* [WHAT THE TASK REQUIRES] Print the lines of the first item again without changes, beginning at the line that contains "disruptors in the High-performance Insulation market." and stopping after the line that contains "Leverage the latest".

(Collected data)
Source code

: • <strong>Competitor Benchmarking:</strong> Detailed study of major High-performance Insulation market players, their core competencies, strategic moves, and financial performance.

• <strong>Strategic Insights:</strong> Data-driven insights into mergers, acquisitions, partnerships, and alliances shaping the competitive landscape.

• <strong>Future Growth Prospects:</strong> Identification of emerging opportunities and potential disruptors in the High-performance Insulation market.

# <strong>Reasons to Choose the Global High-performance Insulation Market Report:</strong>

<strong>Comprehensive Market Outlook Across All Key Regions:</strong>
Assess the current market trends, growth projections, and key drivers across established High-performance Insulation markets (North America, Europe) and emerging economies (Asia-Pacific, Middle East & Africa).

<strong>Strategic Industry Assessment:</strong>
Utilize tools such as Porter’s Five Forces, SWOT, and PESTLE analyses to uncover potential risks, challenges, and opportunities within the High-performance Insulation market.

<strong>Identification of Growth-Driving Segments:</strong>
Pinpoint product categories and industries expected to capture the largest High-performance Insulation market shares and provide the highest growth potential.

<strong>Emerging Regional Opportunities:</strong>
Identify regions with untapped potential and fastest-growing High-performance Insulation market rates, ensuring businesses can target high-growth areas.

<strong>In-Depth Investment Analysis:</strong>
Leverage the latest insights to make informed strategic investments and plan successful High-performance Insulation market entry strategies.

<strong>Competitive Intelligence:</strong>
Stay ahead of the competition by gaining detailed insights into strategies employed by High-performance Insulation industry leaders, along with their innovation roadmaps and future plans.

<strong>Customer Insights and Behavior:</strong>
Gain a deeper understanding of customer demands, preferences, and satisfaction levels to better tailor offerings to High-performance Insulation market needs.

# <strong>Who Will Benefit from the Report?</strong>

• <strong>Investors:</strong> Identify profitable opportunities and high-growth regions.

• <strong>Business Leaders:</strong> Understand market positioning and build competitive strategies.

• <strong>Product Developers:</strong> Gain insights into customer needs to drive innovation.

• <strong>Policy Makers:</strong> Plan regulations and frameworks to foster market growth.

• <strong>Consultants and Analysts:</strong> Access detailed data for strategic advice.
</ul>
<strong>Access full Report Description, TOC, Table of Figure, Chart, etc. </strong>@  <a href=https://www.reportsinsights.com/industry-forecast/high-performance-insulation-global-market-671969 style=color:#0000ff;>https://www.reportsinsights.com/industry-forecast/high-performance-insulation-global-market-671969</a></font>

...

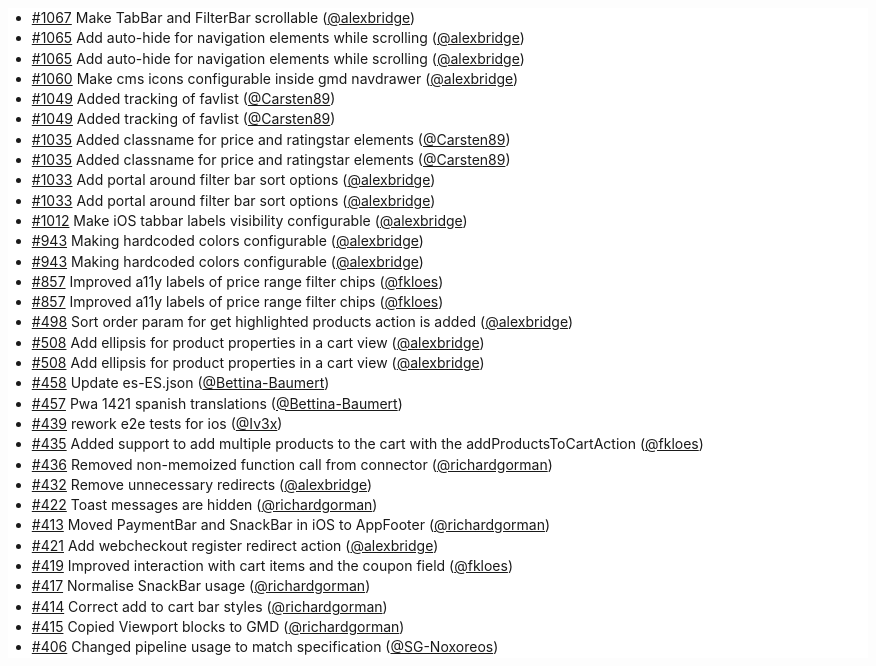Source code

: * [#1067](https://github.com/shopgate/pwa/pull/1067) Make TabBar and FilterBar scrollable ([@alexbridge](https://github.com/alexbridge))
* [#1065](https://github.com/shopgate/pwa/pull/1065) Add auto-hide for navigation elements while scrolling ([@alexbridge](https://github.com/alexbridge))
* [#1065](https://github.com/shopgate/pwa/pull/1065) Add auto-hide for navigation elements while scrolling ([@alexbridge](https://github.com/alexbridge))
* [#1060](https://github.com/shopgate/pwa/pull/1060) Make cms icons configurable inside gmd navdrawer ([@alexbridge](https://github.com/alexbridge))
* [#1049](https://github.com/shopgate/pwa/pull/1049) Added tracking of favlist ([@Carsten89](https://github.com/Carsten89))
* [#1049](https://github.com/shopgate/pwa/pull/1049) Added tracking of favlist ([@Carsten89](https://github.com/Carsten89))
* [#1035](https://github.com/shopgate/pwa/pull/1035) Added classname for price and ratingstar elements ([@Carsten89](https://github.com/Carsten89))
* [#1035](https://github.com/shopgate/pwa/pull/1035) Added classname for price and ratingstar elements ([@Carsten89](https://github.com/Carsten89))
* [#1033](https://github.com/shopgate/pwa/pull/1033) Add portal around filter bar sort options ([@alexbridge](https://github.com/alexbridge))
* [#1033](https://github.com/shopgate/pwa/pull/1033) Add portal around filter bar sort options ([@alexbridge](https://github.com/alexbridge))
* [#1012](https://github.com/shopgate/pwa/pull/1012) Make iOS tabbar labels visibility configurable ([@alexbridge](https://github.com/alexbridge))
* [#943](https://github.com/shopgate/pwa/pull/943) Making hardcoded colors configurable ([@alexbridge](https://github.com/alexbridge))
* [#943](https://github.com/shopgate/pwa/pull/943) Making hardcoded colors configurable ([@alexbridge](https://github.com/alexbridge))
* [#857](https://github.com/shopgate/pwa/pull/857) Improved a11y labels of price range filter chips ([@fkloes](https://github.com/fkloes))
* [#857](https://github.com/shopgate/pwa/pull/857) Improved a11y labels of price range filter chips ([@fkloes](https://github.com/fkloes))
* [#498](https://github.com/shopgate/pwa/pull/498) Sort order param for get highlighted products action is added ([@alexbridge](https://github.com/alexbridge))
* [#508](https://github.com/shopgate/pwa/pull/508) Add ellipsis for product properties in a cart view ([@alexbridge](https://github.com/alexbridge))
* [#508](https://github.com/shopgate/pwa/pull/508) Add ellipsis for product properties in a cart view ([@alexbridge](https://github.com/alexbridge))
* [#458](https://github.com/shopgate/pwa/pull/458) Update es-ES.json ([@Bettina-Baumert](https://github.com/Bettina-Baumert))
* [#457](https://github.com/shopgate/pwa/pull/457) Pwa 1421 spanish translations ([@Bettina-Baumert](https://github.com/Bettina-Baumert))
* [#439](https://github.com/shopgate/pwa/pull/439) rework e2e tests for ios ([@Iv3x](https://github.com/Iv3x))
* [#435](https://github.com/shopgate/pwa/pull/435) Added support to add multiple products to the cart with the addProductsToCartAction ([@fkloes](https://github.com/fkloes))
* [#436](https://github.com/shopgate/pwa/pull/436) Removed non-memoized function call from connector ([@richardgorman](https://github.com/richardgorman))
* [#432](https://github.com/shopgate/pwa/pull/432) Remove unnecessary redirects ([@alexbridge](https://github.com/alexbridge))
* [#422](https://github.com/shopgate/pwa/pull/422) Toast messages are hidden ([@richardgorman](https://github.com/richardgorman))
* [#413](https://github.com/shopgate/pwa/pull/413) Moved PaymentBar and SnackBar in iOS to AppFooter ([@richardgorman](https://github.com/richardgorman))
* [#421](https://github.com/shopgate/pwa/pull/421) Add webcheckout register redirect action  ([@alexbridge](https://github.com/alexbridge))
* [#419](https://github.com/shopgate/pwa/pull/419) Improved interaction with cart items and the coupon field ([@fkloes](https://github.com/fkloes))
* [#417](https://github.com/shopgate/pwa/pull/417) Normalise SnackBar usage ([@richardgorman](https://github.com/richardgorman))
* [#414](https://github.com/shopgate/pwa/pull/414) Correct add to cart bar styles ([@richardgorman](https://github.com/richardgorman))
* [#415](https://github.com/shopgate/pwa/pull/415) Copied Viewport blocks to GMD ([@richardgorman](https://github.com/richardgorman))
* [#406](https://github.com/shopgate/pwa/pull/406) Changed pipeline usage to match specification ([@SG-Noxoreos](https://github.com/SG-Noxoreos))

* [SOLVED EXERCISE]
• <strong>Future Growth Prospects:</strong> Identification of emerging opportunities and potential disruptors in the High-performance Insulation market.

# <strong>Reasons to Choose the Global High-performance Insulation Market Report:</strong>

<strong>Comprehensive Market Outlook Across All Key Regions:</strong>
Assess the current market trends, growth projections, and key drivers across established High-performance Insulation markets (North America, Europe) and emerging economies (Asia-Pacific, Middle East & Africa).

<strong>Strategic Industry Assessment:</strong>
Utilize tools such as Porter’s Five Forces, SWOT, and PESTLE analyses to uncover potential risks, challenges, and opportunities within the High-performance Insulation market.

<strong>Identification of Growth-Driving Segments:</strong>
Pinpoint product categories and industries expected to capture the largest High-performance Insulation market shares and provide the highest growth potential.

<strong>Emerging Regional Opportunities:</strong>
Identify regions with untapped potential and fastest-growing High-performance Insulation market rates, ensuring businesses can target high-growth areas.

<strong>In-Depth Investment Analysis:</strong>
Leverage the latest insights to make informed strategic investments and plan successful High-performance Insulation market entry strategies.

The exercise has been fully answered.